Reviewed by enicholson10 / 10

The shame and grace of a struggling mother and her son...

Mama Roma, played by an amazing Anna Magnani, desperately wants a good, respectable life for her 17 year old son, played by Ettore Garafalo. She would do anything for him. If at one time she sold her body on the streets of Rome partly as an act of rebellion against a failed marriage of convenience, she now must resume the work to raise funds to pay off a threatening former pimp (played by the cool, charismatic Franco Citti),while raising a few extra lira to get her son a few nice things on the side. She implores a priest to help her son find a decent job and does a host of other things to try and get Ettore away from the life of a hood.

The problem is that her son is like she presumably was (and is still capable of being) -- a rebellious, angry child drawn to the street life. He also, almost instinctively, falls for a young whore who may or may not resemble his young mother.

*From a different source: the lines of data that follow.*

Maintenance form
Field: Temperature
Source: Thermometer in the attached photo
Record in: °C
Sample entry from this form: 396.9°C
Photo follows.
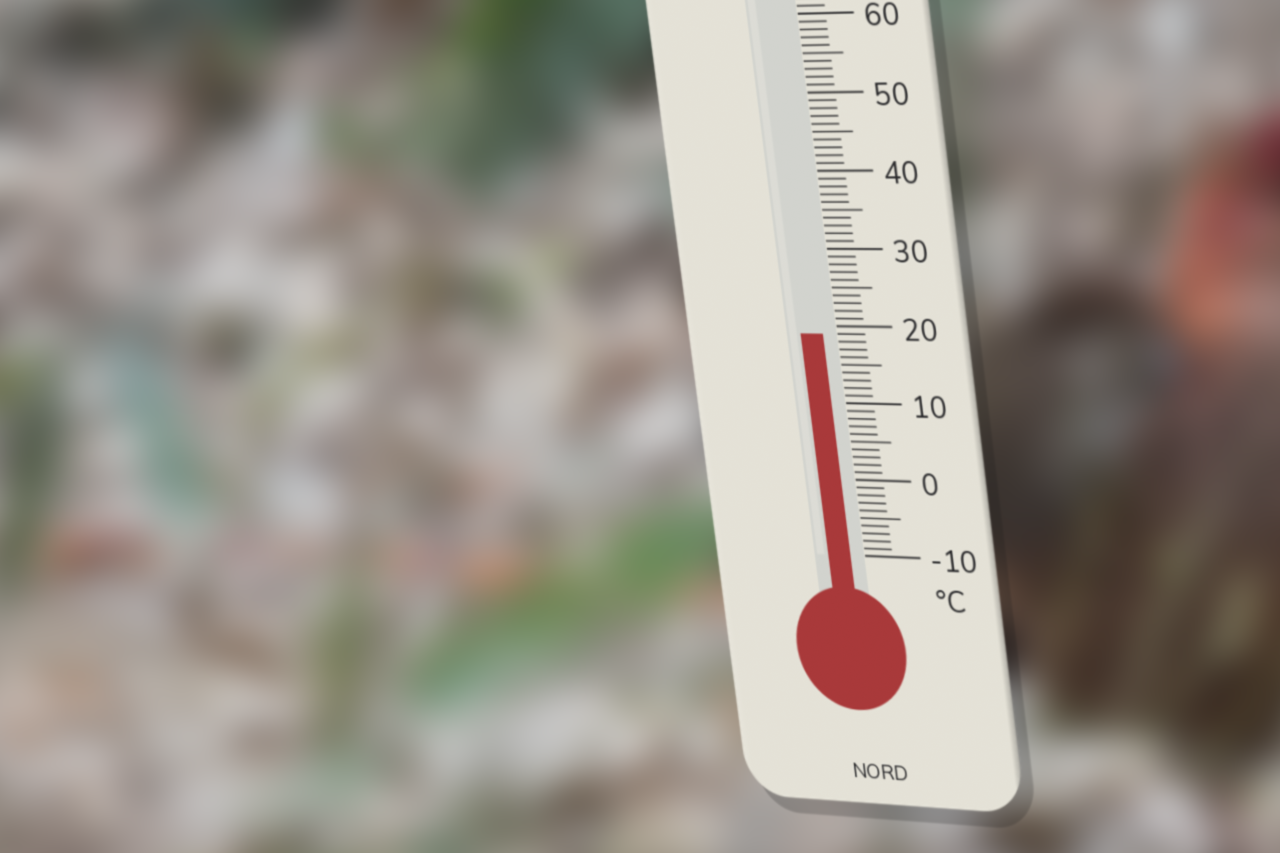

This is a great film. Pasolini cares deeply for these characters. Are Ettore and his mother a Madonna and Christ as sometime prostitute and would be criminal? Perhaps. Though their sins are not necessary for their survival, their hardships and sufferings take on a religious, martyred quality. Mamma Roma is the lost, heroic sinner of the Italian lower classes who can sometimes struggle to better themselves through respectable work, faith and redemption. But she can't do enough for herself and her son by being virtuous, so she must turn to the street on occasion. And either due to his environment or his temperament, both products of his mother, Ettore, in all his youthful impatience and vigor, can't resist the effortless ennui and easy thrills of hanging out with petty hoods, stealing from whoever they can, and dallying around with a young whore.

Rome looks and feels like a prison in this film. The city feels walled off by apartment buildings, the entrance into which feels like the entrance into an ancient city -- perhaps ancient Jerusalem. Outside the modern buildings stand patches of ancient ruins. Ettore lives his life among these overlooked, neglected ruins, which perhaps foreshadow his own future. If this is to be his future it won't be because of a lack of love and effort on the part of Mama Roma; instead it will be because of the neglect of the prison of Rome, and because of his own wild, bitter heart; the heart of a boy for which Mama Roma would devote her life.